Rotors providing µ-g

The figure shows an image of one of the rotors. Rotor A is identical to Rotor B and the two rotors have their ECs, RBLSS, cameras and water reservoirs facing towards each other. On each of the two centrifuge rotors, two or four ECs can be mounted. An even number of ECs must be mounted to prevent unbalance of the rotor. When the rotors are running, a centripetal acceleration will be applied to the ECs. In Space, this centripetal acceleration will simulate gravity inside the EC and the rotor speed determines the gravity level. The rotor speed may be varied to obtain gravity levels from about 10^-3g up to 2 g (at the rotor's outermost radius). This allows e.g. the performance of a micro-g experiment on one rotor and a 1-g reference experiment on the second rotor. Ground controls will be performed in the two dedicated ERMs.

Each rotor contains two rotor-based cameras and two sets of Rotor Based Life Support Systems (RBLSS), which provide the ECs with air humidity control, filtration and water supply. Each camera and RBLSS is shared between two ECs. The water reservoir is placed in the centre of the rotor. Each EC will be placed between one camera and one RBLSS, with one end pointing towards the Light Emitting Diode (LED) array next to the water reservoir.

Video

The EMCS contains a video system for observation and control of the experiments. The video sources in the EMCS are two cameras on each of the centrifuge rotors. The cameras are rotatable and each camera covers two ECs from its viewpoint. Rotatable mirrors allow these to adjust the view in the other axis.

Stored data entries
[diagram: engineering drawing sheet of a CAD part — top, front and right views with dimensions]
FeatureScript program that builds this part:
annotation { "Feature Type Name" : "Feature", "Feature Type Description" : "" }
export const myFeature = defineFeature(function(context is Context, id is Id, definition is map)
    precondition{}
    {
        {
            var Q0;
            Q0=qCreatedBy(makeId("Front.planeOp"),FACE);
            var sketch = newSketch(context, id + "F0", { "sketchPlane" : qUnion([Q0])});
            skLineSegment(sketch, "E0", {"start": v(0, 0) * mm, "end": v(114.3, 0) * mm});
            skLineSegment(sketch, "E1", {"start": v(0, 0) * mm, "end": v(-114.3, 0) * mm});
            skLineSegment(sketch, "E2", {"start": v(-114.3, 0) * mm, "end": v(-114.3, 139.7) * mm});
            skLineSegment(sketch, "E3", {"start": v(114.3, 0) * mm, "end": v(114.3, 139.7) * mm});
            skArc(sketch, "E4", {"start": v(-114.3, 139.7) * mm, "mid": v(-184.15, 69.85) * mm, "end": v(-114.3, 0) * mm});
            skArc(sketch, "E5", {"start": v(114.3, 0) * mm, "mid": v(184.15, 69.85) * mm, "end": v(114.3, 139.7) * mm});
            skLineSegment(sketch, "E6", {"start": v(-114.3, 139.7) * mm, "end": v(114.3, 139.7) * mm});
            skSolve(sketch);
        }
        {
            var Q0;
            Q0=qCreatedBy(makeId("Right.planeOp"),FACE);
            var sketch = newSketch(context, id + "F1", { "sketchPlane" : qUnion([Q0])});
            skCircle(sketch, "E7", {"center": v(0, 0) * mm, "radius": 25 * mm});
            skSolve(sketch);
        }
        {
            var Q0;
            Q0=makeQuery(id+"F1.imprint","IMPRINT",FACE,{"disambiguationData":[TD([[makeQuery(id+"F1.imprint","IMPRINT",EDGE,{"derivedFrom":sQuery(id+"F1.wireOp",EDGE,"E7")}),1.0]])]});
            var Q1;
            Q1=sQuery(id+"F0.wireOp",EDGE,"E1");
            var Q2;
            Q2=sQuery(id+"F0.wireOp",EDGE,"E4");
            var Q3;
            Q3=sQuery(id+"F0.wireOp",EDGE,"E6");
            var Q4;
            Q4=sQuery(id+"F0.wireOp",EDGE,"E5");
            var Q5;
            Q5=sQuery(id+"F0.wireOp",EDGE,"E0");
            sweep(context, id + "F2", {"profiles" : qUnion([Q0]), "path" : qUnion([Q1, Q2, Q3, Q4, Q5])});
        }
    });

▸ WORK TO COMPLETE
A. In the centrifuge rotor passage, what items do Rotor A and Rotor B have facing toward each other? List them.
B. Turn the paragraph of the centrifuge rotor passage that begins "Each rotor contains two rotor-based cameras" into a short list that keeps its main facts.
C. According to the centrifuge rotor passage, what range of gravity levels can be reached by changing the rotor speed?
None of this data is needed for the work here.

▸ RESPONSES FOR EACH TASK
A.
- ECs
- RBLSS
- cameras
- water reservoirs

B.
- Each rotor has two rotor-based cameras and two sets of Rotor Based Life Support Systems (RBLSS).
- The RBLSS give the ECs air humidity control, filtration and water supply.
- Two ECs share each camera and each RBLSS.
- The water reservoir sits in the center of the rotor.
- Each EC goes between one camera and one RBLSS, with one end pointing toward the LED array next to the water reservoir.

C. From about 10^-3 g up to 2 g, at the rotor's outermost radius.